_Exercise goal_
Copy every line of the listing below verbatim, leaving out the pictures.

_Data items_
== Segment start ==

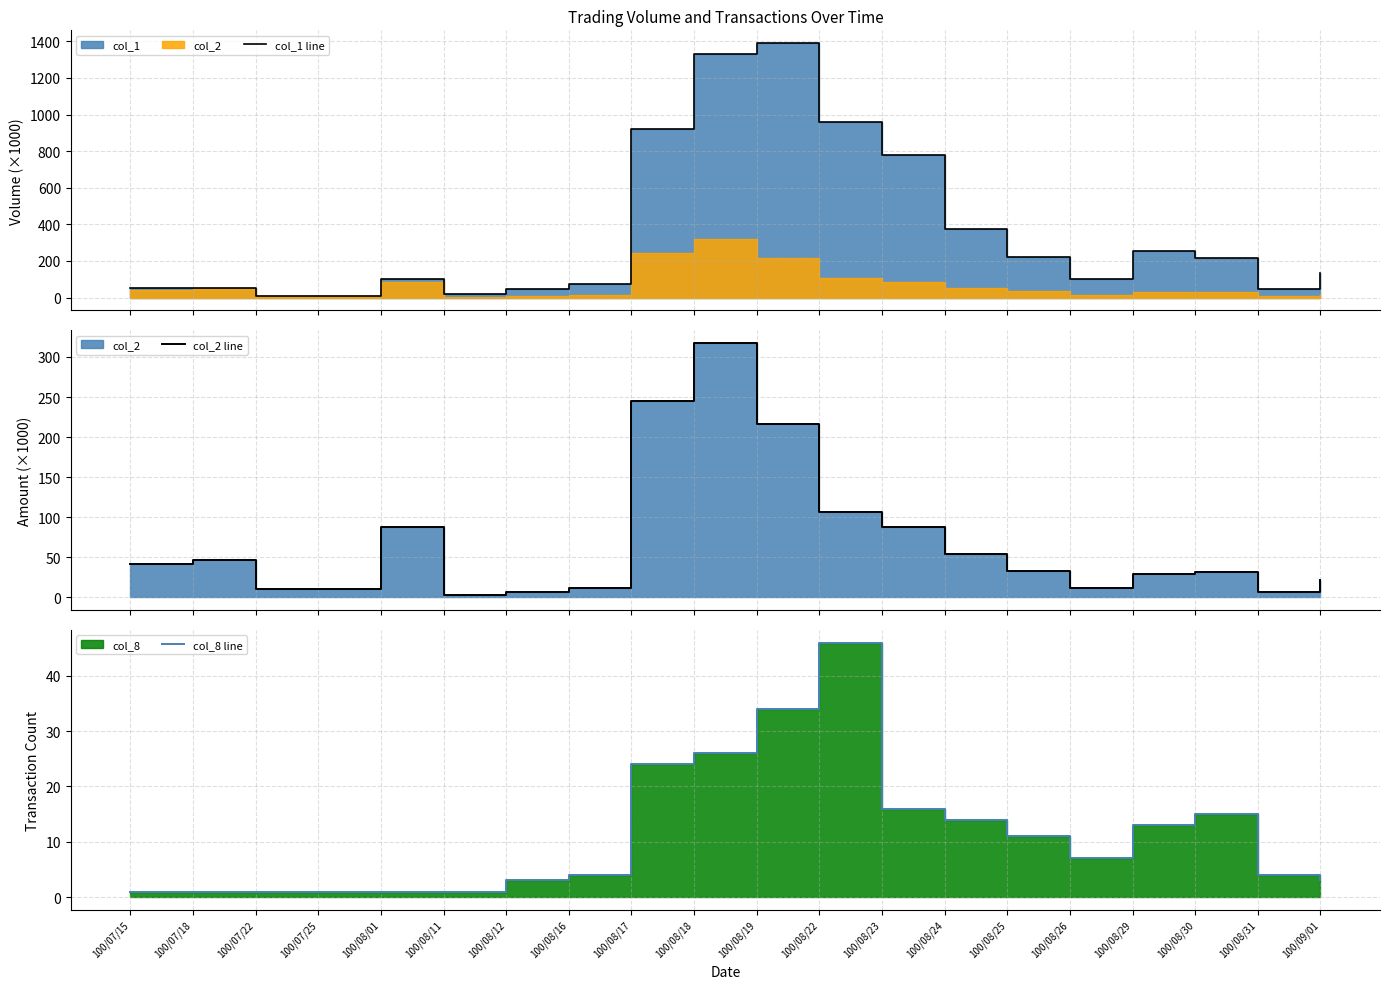

Reading left to right, what are all the values shown in this chart?

col_1 line: 50.0	50.0	10.0	10.0	99.0	20.0	45.0	72.0	920.0	1329.0	1391.0	957.0	781.0	374.0	220.0	100.0	256.0	216.0	45.0	135.0
col_2 line: 41.5	47.0	10.4	9.8	87.1	3.4	7.0	11.3	245.0	317.7	216.7	107.0	87.2	53.6	33.1	11.6	29.6	31.1	6.8	21.2
col_8 line: 1.0	1.0	1.0	1.0	1.0	1.0	3.0	4.0	24.0	26.0	34.0	46.0	16.0	14.0	11.0	7.0	13.0	15.0	4.0	3.0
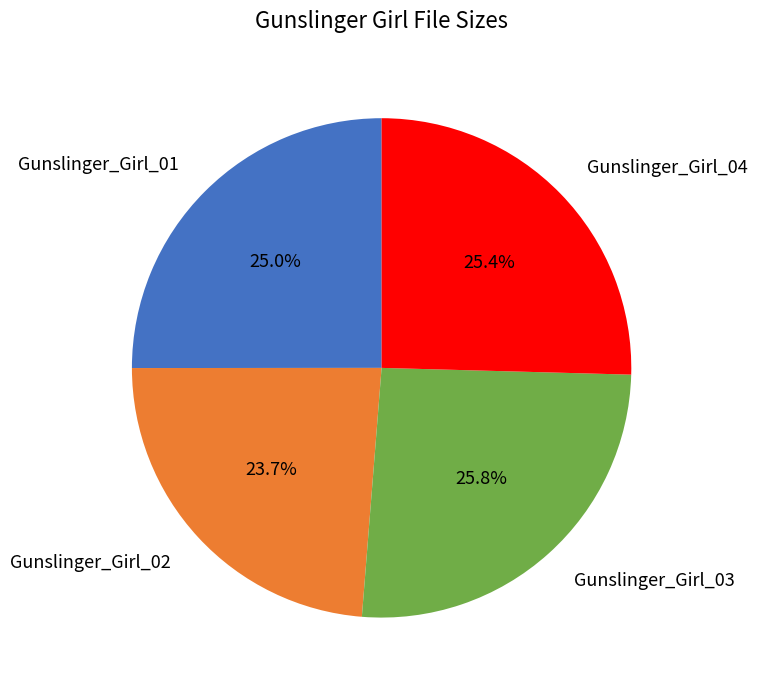

To the nearest percent, what percentage of the pie is Gunslinger_Girl_03?

26%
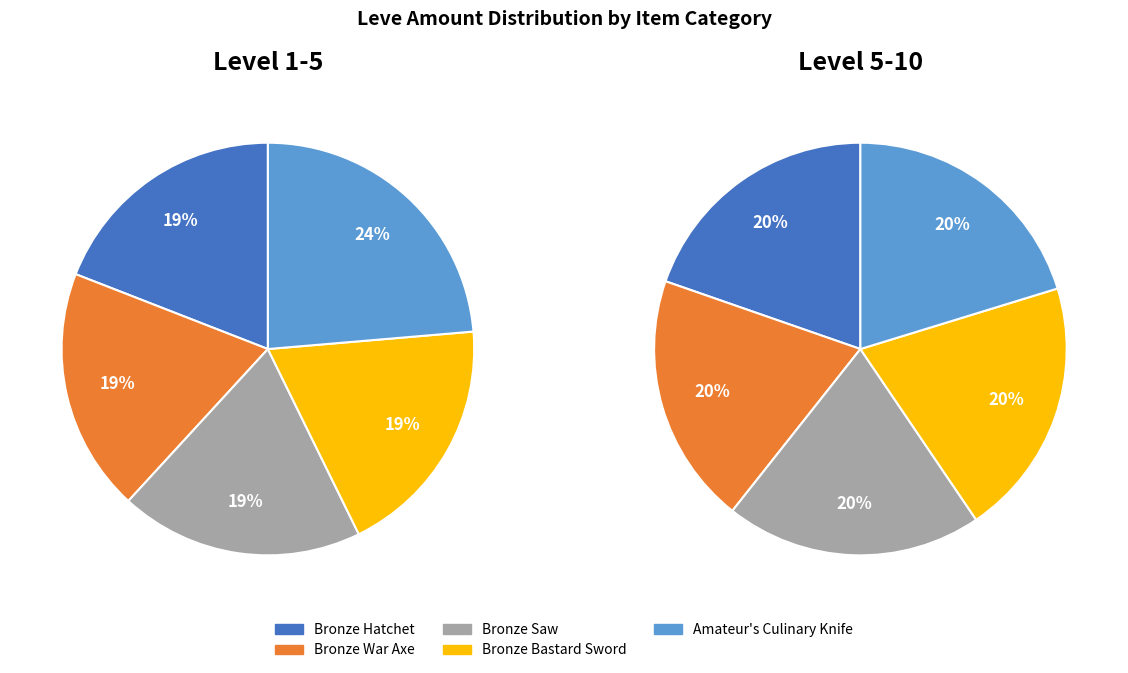

Is Bronze Bastard Sword the majority of the pie?

No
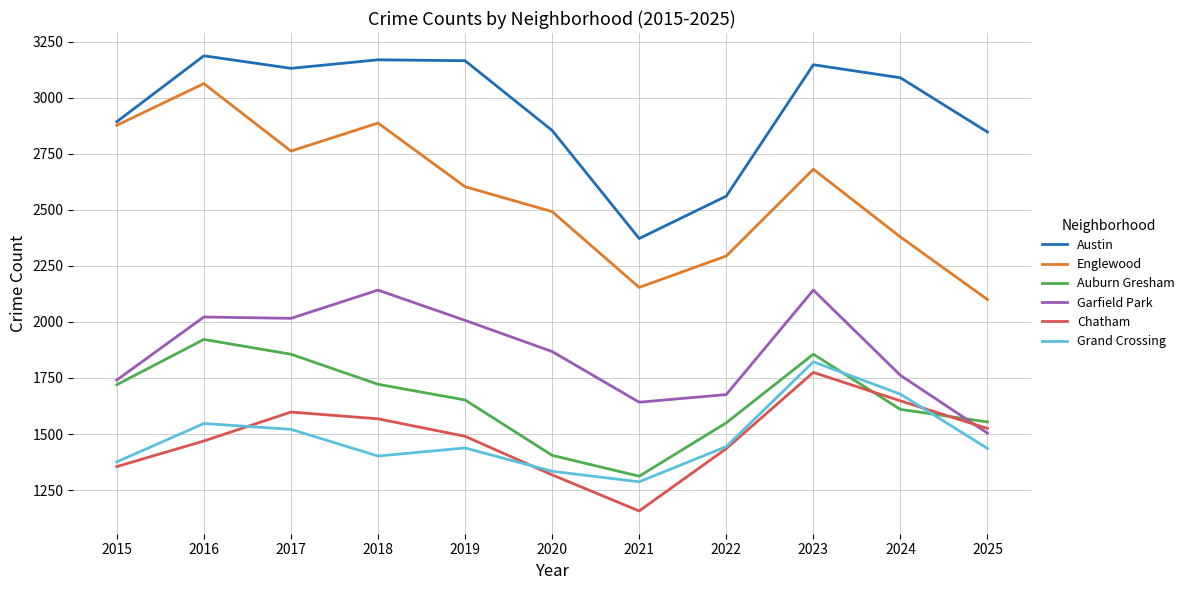

What are all the series names shown in the legend?

Austin, Englewood, Auburn Gresham, Garfield Park, Chatham, Grand Crossing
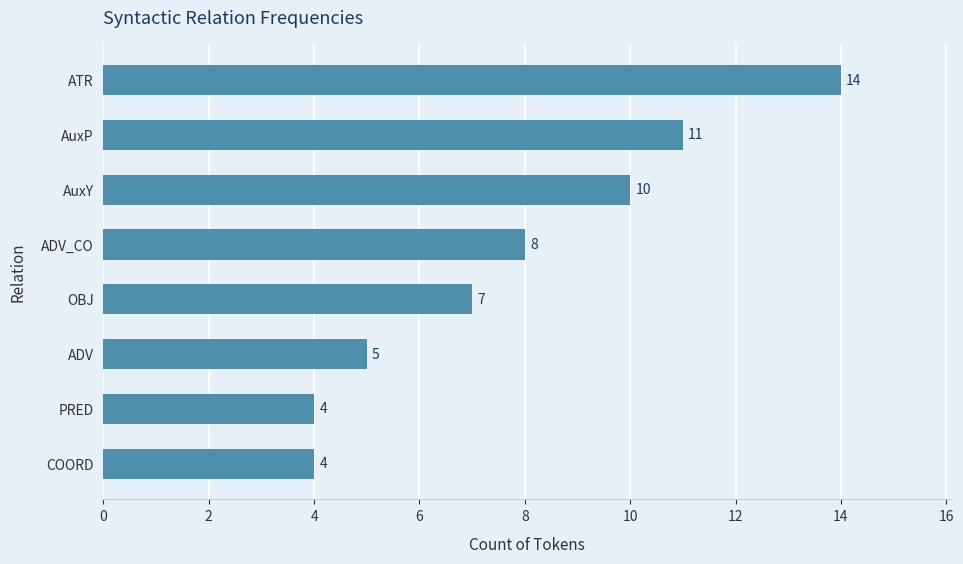

Approximately how many times larger is the value at COORD compared to AuxY?

0.4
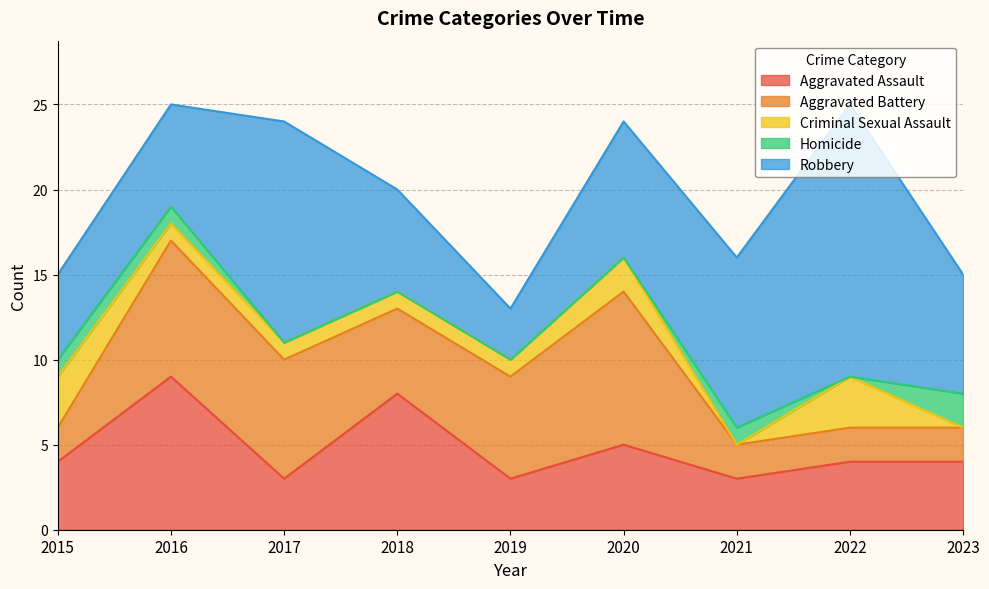

At which label does Homicide reach its minimum?

2017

== Segment end ==

_Solved exercise_
Reading left to right, what are all the values shown in this chart?

col_1 line: 50.0	50.0	10.0	10.0	99.0	20.0	45.0	72.0	920.0	1329.0	1391.0	957.0	781.0	374.0	220.0	100.0	256.0	216.0	45.0	135.0
col_2 line: 41.5	47.0	10.4	9.8	87.1	3.4	7.0	11.3	245.0	317.7	216.7	107.0	87.2	53.6	33.1	11.6	29.6	31.1	6.8	21.2
col_8 line: 1.0	1.0	1.0	1.0	1.0	1.0	3.0	4.0	24.0	26.0	34.0	46.0	16.0	14.0	11.0	7.0	13.0	15.0	4.0	3.0

To the nearest percent, what percentage of the pie is Gunslinger_Girl_03?

26%

Is Bronze Bastard Sword the majority of the pie?

No

What are all the series names shown in the legend?

Austin, Englewood, Auburn Gresham, Garfield Park, Chatham, Grand Crossing

Approximately how many times larger is the value at COORD compared to AuxY?

0.4

At which label does Homicide reach its minimum?

2017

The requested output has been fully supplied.